The Rinpoche spent five days in the valley, visiting with employees at Google and Facebook and talking to organizers at Wisdom 2.0, an organization working on creating beneficial connections through technology. Let’s just say he was something of a hit.
“He’s an interesting guy,” says Bill Duane, one of the Google employees who met with the Rinpoche. “There certainly aren’t too many Nepalese monks with Ph.D.s from Harvard floating around, who come to have lunch with Google.”
And yet it’s surprising it doesn’t happen more often. Google, you see, is mindful of more than just the bottom line. For years the company has offered an on-campus course called “Search Inside Yourself,” launched by Chade-Meng Tan, who started at Google as an engineer and whose job description now reads, “to enlighten minds, open hearts, create world peace.”
They think big.
Speaking of which, the Rinpoche, in one short visit, quickly grasped the valley’s mindfulness potential. He’s a man who uses a cellphone, laptop, the Internet and has a Facebook page (who doesn’t); and he doesn’t buy the notion that technology and mindfulness are diametrically opposed. He came across many valley-dwellers who enthusiastically agreed — for instance Duane, who’s a learning and development manager at the search company.
“I think about the supposed tension between the two,” Duane says of tech and mindfulness, “and I don’t see it. I frame it as, how do we have a wise relationship with our tools and with tools that have such a high potential for good?”
And wouldn’t you know it? It turns out that two of the valley’s most successful companies provide an ideal metaphor for the very foundation of Buddhist teachings — wisdom and compassion. Buddhists like to describe each as a wing, explaining that you need two wings to fly.
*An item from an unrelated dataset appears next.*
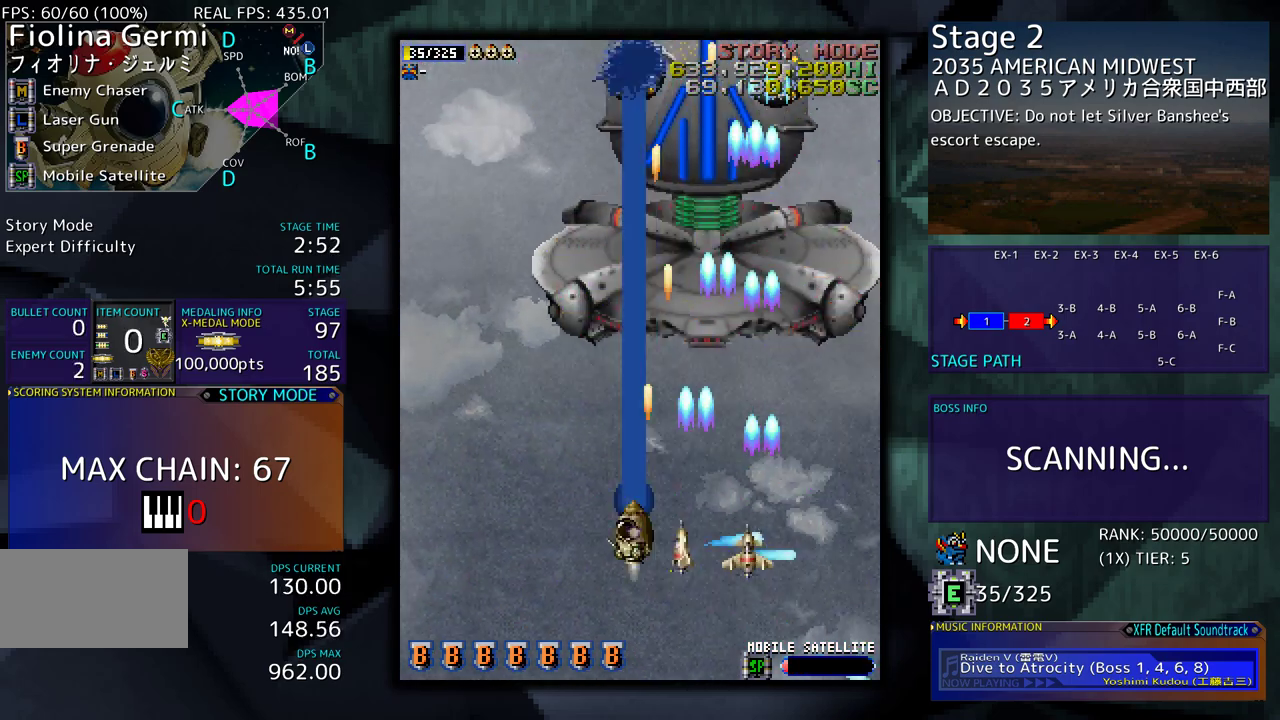
{"buttons": ["DPAD_RIGHT"], "events": [[33, "DPAD_LEFT", "down"], [133, "DPAD_LEFT", "up"], [217, "DPAD_LEFT", "down"], [267, "DPAD_LEFT", "up"], [333, "DPAD_LEFT", "down"], [417, "DPAD_LEFT", "up"], [433, "DPAD_RIGHT", "down"]]}
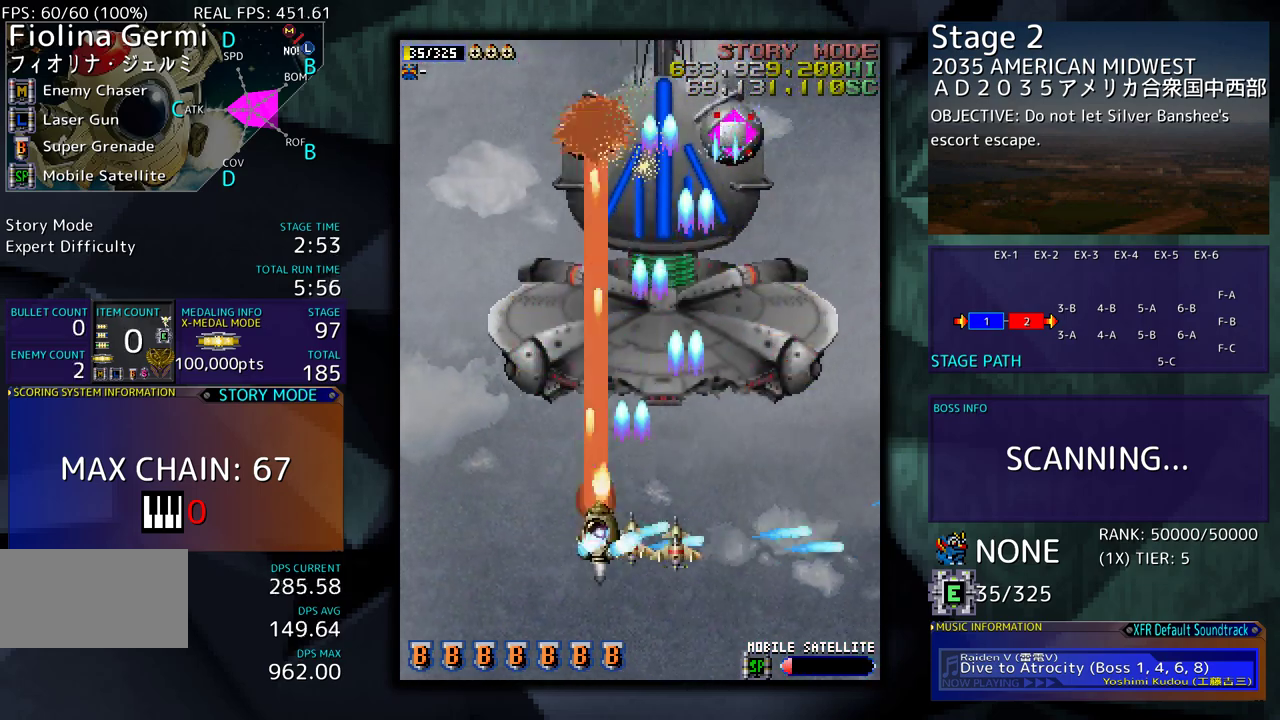
{"buttons": [], "events": [[250, "DPAD_UP", "down"], [267, "DPAD_RIGHT", "up"], [267, "DPAD_UP", "up"], [383, "DPAD_DOWN", "down"], [400, "DPAD_DOWN", "up"]]}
“At Google I found they’re more interested in wisdom. They want to search inside oneself,” the Rinpoche says. “Then I went to Facebook and their interest is related to compassion, the other important point. They’re more about social networking and friendships.”
Sounds like the makings of the perfect corporate merger — at least if you consider eternal happiness to be an acceptable return on investment.